EMPReSS SOP database

Many of the SOPs used in the project already reside in the SOP database of EUMORPHIA (http://empress.har.mrc.ac.uk). However, any new SOPs implemented and validated as part of EUMODIC, particularly secondary SOPs, will be entered in this database.

Data dissemination

An important secondary aim will be to have a mechanism in place within the data capture system that will enable rapid publication of phenotype data onto the web. We also aim to make the database (or a frequently refreshed copy of it) accessible directly to other, external software systems, for example via direct SOAP queries, in the interests of improved data accessibility and integration. Our longer-term aim in this respect, in collaboration with other phenotype data repositories, is to develop an integrated system for accessing different flavours of mouse phenotype information from a single site. A critical feature of our efforts in data dissemination will be to support links to EUCOMM, EurExpress, EMAGE and EMMA. The close links established between these programmes through PRIME will ensure the development of an integrated data system. The primary data integration module within EuroPhenome will be at the level of the mouse gene that has been knocked out in EUMODIC. This gene will link, via the ENSEMBL/VEGA ID, to numerous data sources, including the expression data for that gene in EURexpress.  A secondary data integration module will be at the level of the phenotype descriptions6 using ontologies such as PATO.  In EuroPhenome, a number of phenotypes will be annotated with phenotype descriptions. These will be linked to numerous other data sources including, for example, expression data in EURexpress that had common descriptions of anatomical structures.

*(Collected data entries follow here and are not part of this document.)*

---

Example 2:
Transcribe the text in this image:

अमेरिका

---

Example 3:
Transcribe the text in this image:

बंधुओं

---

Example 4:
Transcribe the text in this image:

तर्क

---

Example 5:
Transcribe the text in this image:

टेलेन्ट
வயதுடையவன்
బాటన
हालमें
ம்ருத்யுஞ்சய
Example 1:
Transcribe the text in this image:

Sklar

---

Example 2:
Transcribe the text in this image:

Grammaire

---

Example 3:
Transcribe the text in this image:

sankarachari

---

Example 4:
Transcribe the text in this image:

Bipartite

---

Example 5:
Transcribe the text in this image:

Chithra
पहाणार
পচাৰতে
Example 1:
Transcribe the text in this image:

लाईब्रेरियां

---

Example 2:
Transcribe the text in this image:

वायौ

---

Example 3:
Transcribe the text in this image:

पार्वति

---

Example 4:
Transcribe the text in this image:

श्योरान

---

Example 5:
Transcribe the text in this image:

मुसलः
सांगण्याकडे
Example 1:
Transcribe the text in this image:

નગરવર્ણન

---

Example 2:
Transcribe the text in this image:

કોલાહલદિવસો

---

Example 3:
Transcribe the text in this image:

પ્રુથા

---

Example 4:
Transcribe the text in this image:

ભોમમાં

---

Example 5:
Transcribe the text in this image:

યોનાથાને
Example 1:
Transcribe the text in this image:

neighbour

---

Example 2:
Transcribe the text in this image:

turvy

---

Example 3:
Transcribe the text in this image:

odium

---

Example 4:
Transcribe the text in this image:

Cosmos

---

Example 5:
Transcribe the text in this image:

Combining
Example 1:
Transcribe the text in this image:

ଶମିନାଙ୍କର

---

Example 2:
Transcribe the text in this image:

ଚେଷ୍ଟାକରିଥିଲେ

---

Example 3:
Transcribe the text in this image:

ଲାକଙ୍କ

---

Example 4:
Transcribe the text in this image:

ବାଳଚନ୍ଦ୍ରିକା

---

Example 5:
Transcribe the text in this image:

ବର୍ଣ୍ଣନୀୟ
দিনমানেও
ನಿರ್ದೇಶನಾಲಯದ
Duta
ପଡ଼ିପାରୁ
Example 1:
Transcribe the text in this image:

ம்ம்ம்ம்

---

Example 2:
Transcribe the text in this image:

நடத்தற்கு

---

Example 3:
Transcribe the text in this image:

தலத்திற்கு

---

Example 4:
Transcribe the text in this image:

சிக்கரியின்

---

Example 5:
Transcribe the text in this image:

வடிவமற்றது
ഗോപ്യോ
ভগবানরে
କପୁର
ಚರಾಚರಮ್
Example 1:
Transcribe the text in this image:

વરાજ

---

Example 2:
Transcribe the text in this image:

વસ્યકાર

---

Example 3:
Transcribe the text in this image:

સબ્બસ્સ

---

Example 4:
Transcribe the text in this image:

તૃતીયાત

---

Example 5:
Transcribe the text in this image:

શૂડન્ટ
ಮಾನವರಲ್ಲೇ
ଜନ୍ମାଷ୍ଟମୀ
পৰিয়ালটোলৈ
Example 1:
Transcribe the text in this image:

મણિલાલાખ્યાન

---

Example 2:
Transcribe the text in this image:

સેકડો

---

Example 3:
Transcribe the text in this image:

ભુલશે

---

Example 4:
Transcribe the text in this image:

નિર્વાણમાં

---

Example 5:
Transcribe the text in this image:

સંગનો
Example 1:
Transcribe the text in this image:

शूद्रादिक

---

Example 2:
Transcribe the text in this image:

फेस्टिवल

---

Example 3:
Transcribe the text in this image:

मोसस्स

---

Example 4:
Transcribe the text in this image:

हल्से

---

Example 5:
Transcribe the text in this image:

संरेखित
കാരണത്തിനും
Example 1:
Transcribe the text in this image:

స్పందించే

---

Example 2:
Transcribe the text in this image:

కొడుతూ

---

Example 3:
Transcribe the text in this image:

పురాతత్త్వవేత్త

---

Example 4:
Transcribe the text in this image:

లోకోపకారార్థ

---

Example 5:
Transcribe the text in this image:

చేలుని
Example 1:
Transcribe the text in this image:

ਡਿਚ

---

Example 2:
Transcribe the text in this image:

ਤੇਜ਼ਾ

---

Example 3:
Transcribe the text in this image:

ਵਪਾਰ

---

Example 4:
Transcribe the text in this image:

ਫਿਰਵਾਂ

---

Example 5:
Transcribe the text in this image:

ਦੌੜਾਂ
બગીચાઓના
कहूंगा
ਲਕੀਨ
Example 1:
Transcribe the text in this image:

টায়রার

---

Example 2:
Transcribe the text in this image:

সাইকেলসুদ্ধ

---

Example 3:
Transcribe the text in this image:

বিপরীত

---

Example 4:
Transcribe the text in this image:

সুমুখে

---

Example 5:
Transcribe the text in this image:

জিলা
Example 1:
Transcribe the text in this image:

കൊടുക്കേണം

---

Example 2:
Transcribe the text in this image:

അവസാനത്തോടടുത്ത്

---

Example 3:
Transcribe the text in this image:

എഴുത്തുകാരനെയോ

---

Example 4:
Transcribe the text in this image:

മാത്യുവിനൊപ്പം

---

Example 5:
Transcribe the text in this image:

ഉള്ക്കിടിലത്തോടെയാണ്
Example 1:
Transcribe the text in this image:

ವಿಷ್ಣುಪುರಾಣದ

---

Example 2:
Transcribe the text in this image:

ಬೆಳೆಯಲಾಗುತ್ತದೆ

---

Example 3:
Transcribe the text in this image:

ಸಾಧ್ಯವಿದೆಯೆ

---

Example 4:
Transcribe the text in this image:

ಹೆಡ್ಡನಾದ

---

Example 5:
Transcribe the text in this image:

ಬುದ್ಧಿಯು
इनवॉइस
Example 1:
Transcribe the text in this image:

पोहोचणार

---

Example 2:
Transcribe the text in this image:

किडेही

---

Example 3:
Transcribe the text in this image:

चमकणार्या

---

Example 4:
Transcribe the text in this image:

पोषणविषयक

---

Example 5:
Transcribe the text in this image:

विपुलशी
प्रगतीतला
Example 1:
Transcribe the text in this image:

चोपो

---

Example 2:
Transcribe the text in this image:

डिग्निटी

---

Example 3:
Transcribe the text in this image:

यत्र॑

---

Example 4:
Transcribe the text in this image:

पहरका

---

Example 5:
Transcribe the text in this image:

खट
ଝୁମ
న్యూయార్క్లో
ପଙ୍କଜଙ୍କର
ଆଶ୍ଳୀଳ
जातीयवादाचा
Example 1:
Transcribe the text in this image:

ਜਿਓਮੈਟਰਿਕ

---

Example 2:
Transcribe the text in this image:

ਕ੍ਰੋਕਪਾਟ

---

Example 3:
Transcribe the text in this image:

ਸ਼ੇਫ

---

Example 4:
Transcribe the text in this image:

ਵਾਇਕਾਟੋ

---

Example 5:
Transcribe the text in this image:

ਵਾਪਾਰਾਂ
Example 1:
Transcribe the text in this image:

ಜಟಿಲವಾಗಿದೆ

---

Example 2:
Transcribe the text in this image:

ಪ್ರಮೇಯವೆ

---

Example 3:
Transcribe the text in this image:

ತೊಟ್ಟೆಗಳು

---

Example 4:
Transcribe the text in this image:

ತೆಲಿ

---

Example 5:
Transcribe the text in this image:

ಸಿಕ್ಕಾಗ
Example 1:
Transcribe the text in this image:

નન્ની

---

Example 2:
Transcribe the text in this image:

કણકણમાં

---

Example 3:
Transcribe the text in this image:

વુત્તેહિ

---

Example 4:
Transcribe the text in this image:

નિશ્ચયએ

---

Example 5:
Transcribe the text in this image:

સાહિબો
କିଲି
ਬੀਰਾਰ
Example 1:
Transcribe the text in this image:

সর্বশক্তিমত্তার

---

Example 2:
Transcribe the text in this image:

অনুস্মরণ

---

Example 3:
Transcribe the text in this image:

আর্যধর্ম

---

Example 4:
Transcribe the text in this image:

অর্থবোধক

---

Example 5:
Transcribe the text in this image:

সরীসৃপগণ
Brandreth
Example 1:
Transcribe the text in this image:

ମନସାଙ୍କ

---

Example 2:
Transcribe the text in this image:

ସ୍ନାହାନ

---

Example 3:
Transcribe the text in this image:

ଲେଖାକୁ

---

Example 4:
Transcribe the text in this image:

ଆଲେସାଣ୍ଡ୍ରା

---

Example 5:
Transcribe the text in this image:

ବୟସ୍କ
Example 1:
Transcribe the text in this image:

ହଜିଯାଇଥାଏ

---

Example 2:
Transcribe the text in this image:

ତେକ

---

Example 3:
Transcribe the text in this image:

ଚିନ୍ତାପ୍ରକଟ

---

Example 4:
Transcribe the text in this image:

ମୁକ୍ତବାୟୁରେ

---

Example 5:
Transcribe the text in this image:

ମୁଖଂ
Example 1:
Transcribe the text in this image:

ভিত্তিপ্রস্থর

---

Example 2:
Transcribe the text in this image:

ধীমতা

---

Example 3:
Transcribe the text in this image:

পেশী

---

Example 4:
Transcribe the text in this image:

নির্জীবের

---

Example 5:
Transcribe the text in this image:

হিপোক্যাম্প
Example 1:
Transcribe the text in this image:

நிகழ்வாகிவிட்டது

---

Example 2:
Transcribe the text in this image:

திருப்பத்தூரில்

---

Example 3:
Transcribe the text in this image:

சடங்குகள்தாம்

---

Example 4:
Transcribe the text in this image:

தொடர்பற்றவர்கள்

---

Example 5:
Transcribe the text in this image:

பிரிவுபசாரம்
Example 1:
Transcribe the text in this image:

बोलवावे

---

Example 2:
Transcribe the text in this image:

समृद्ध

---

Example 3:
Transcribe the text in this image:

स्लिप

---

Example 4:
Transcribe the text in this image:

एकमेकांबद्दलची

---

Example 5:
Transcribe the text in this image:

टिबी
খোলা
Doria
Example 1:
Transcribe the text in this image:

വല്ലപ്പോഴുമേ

Links with other phenome databases

It is important that the existing and new databases for data on mouse functional genomics are linked either physically or by search terms, so that data can be mined from one database to another. This will make data more accessible and also add value. Scientists in EUMORPHIA have been working closely with other mouse phenotyping efforts and have formed close links with scientists in the JAX, Oak Ridge National Laboratory, RIKEN and Australia. They have met twice at an International Phenome meeting organised by the PRIME project (EC- funded Coordination Action). It is envisaged that these links will be continued through the Casimir project ((EC- funded Coordination Action, under contract negotiation).

Further development of mouse phenotype ontologies

Capturing data from the phenotyping experiments will provide a test of our ontology schema and it is likely that we will be faced with unforeseen challenges in representing the data. In particular, there remains an unresolved issue concerning the interpretation of raw data from (for example) behavioural tests - data such as "time at periphery in an open field test" require further interpretation to convert them into phenotype descriptions immediately useful to scientists. We are also likely to discover incompleteness in the existing ontologies which will need to be remedied. Furthermore, in order to provide the maximum utility, we will investigate ways of relating phenotype data to human (clinical) phenotype data to aid inference about the possible utility of particular mouse lines as models of human disease. An area of particular emphasis in this respect is the description of the full range of pathology data (as opposed to histopathology, which is currently covered by the MPATH ontology), which is likely to be best addressed using a combinatorial schema similar to that described for phenotypes in general.